Dopamine is a neurotransmitter that helps control the brain’s reward and pleasure centres. So what does this have to do with finance? The fact that people crave pleasure and rewards has everything to do with finance. Take a look at the photos of those celebrities leaving Buckingham Palace right after being rewarded with a medal for services rendered. They are positively beaming. Rewards can come in many ways, a person simply being nice to you can zap those reward centres of your brain with dopamine. That can be the check out girl at Aldi (yes, they are trained to do it) or the assistant in Harrods who treats you like royalty. Besides buying products, you also get an experience.

Given data:
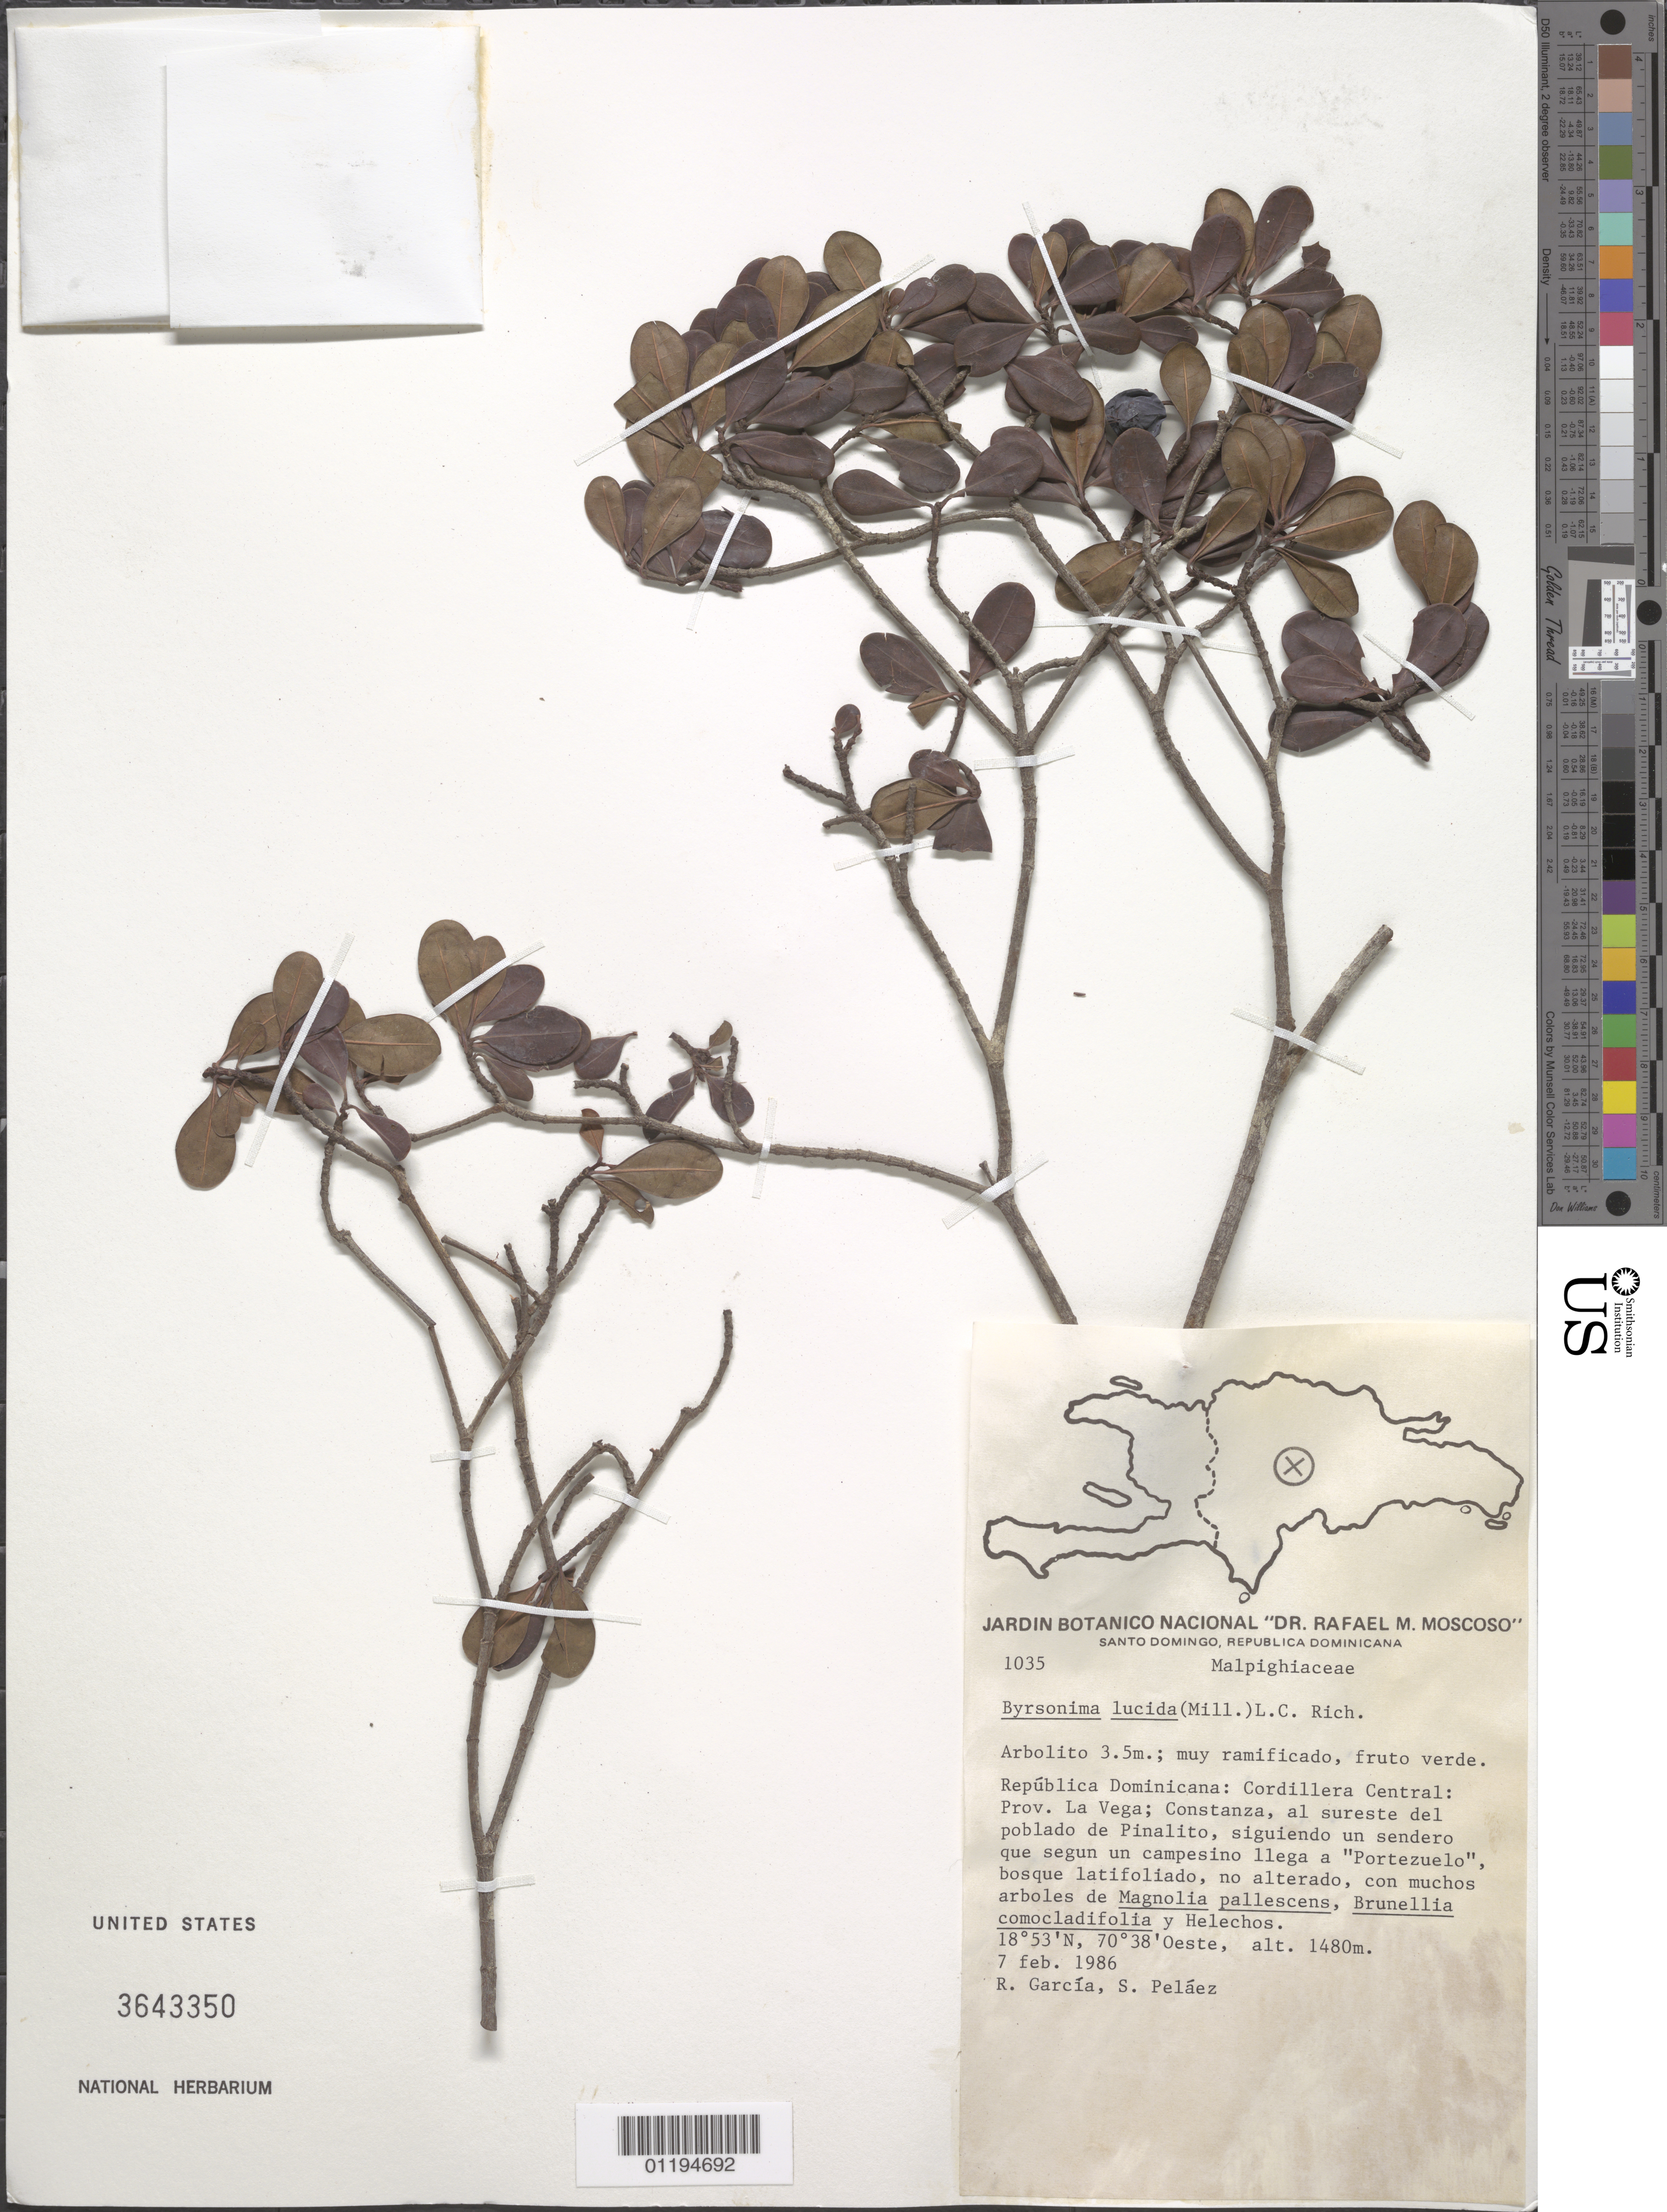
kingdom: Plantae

---

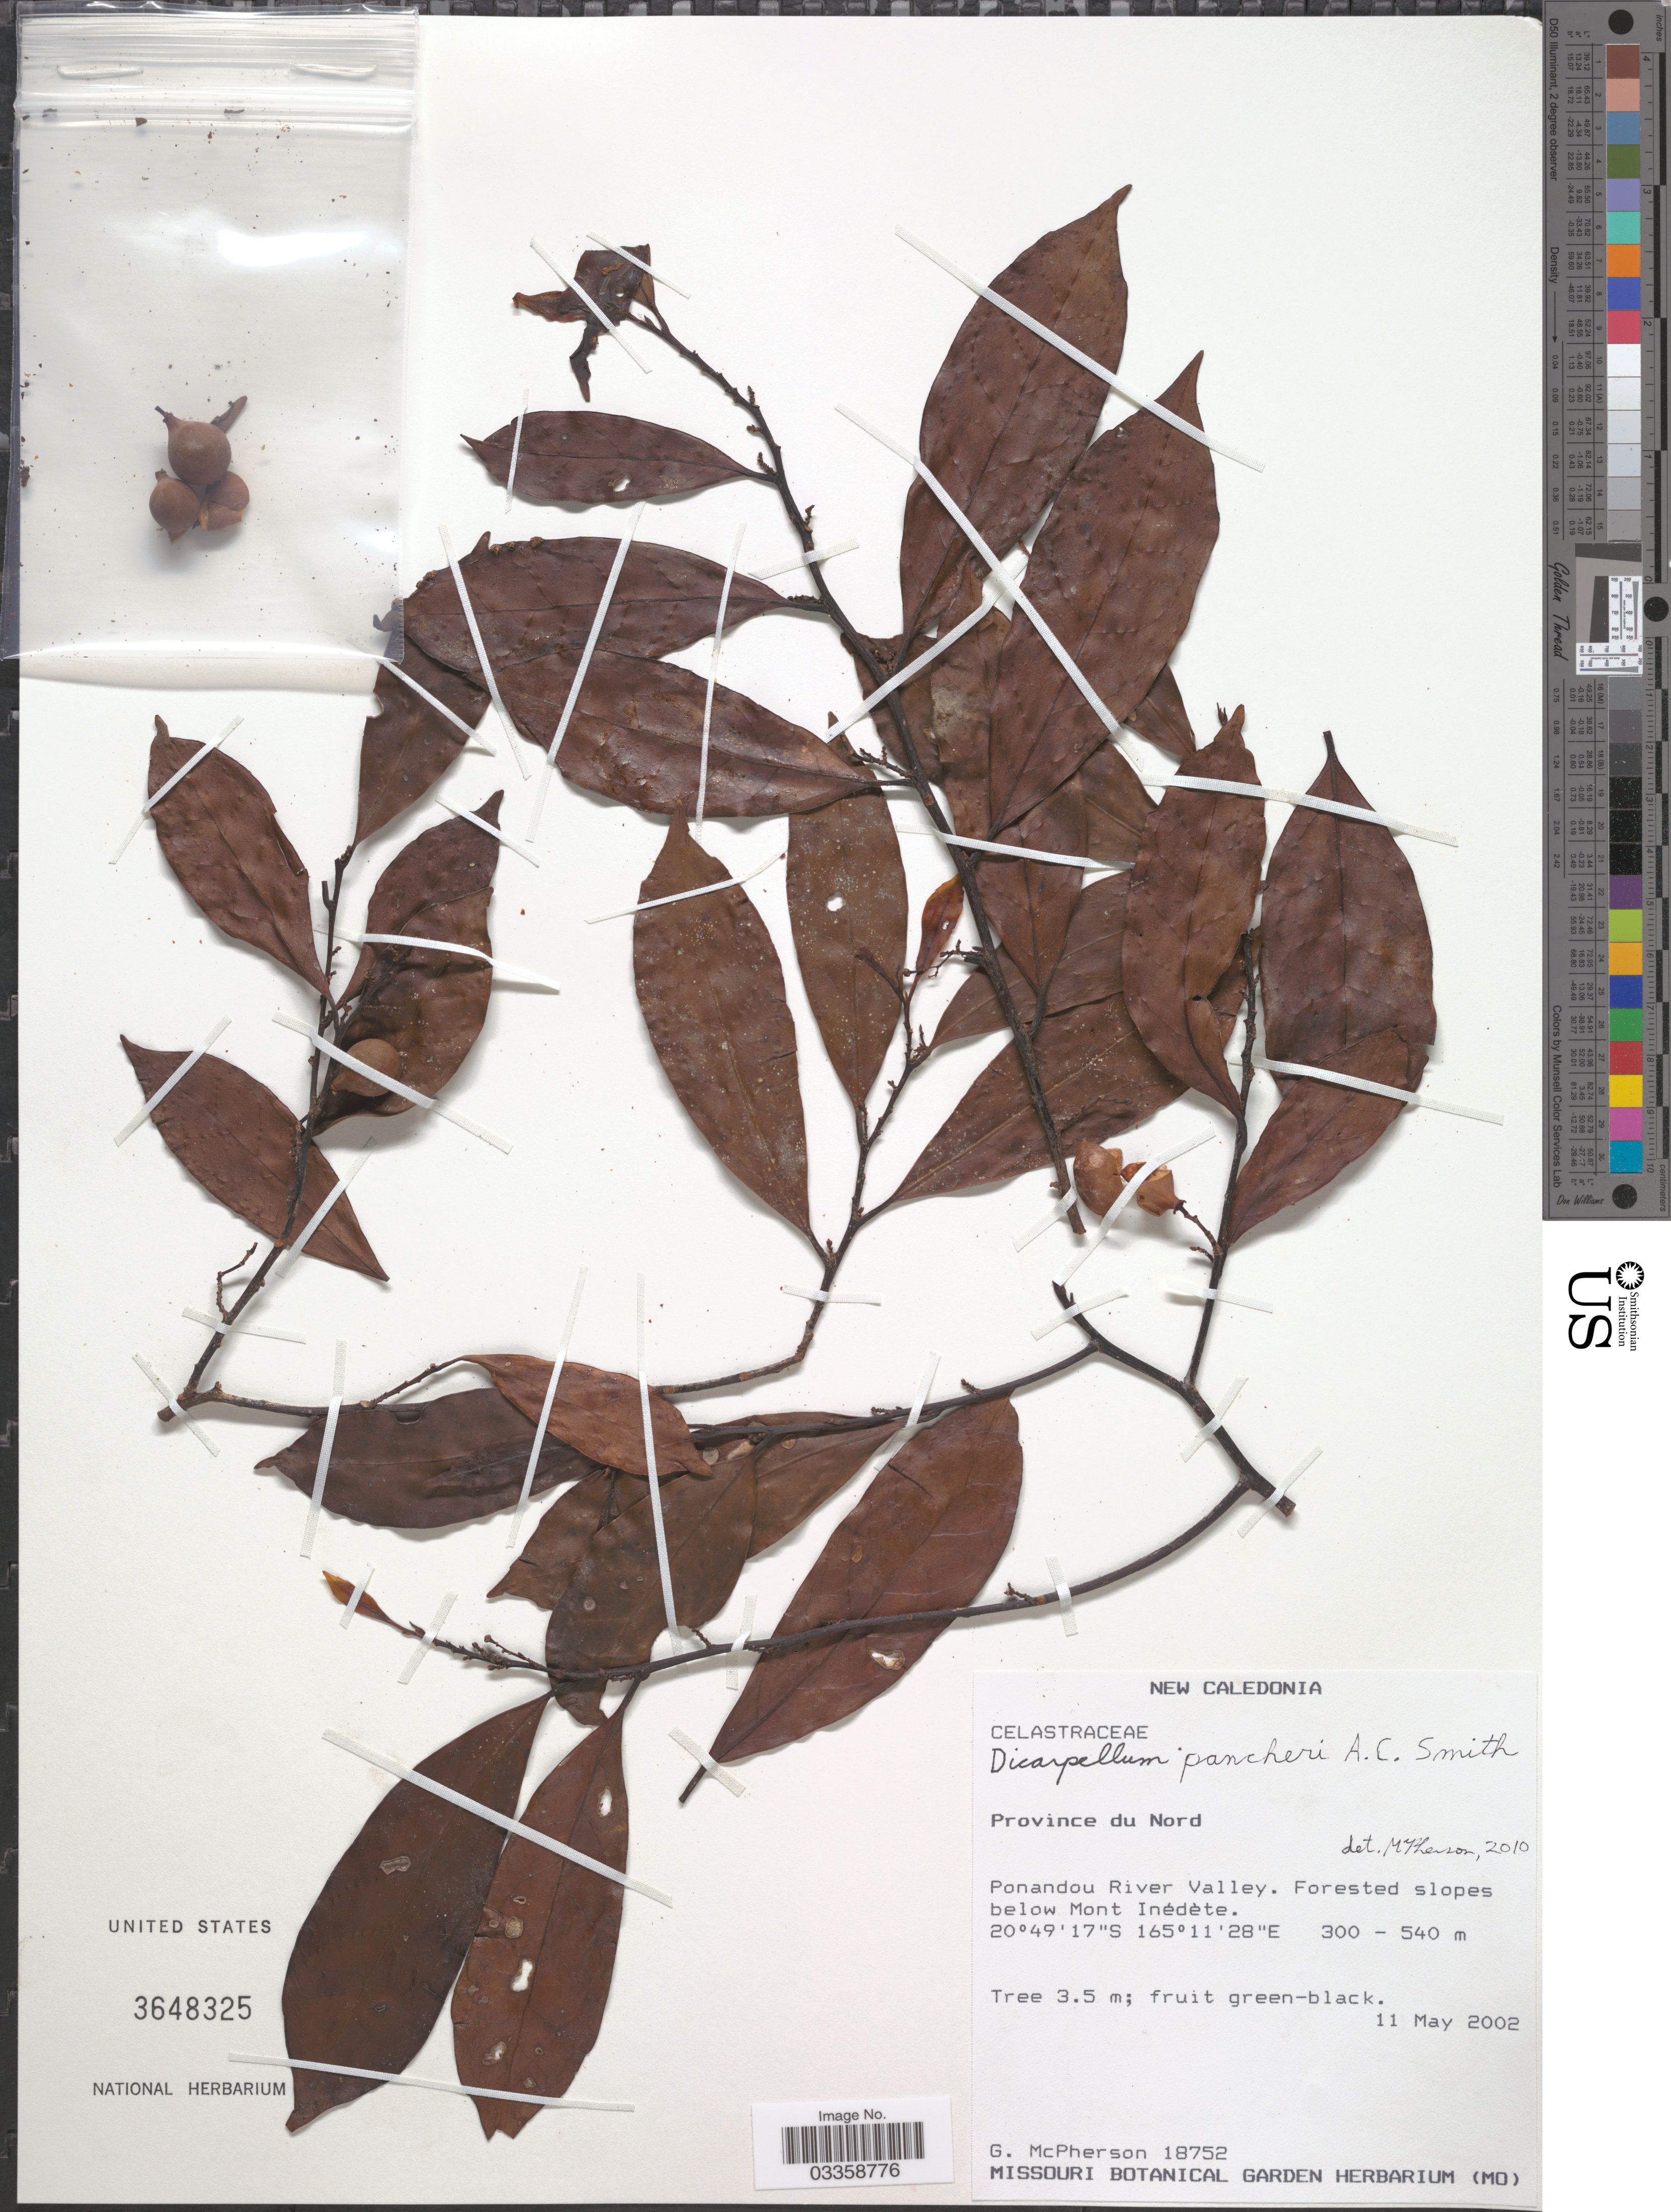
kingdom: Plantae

What you will do:
1. Reproduce the dopamine and finance excerpt above word for word, from "Dopamine is a" to "get an experience.".
2. Continue the dopamine and finance excerpt from the point where it stops.

Task results:
1.
Dopamine is a neurotransmitter that helps control the brain’s reward and pleasure centres. So what does this have to do with finance? The fact that people crave pleasure and rewards has everything to do with finance. Take a look at the photos of those celebrities leaving Buckingham Palace right after being rewarded with a medal for services rendered. They are positively beaming. Rewards can come in many ways, a person simply being nice to you can zap those reward centres of your brain with dopamine. That can be the check out girl at Aldi (yes, they are trained to do it) or the assistant in Harrods who treats you like royalty. Besides buying products, you also get an experience.

2.
The dopamine effect

Adding an experience

The idea of adding an experience to shopping isn’t new and you can see the concept being deployed by many successful retailers. Supermarket shopping isn’t very rewarding and so many ideas have been tried from assistants saying ‘have a nice day’, to music while you shop. The new boss of Debenhams is trying the same idea. Debenhams isn’t quite Harrods but they sell similar things to a different class of people. They now need to train their staff to serve without being servile. Their problem could be the location of their stores. My nearest Debenhams is in a pedestrianized precinct with inadequate car parking. They would be better at a retail park like Matalan. Debenhams share price seems to undervalue the company so if the new strategy works, the shares could be a bargain.  Since 2015 the share price has halved.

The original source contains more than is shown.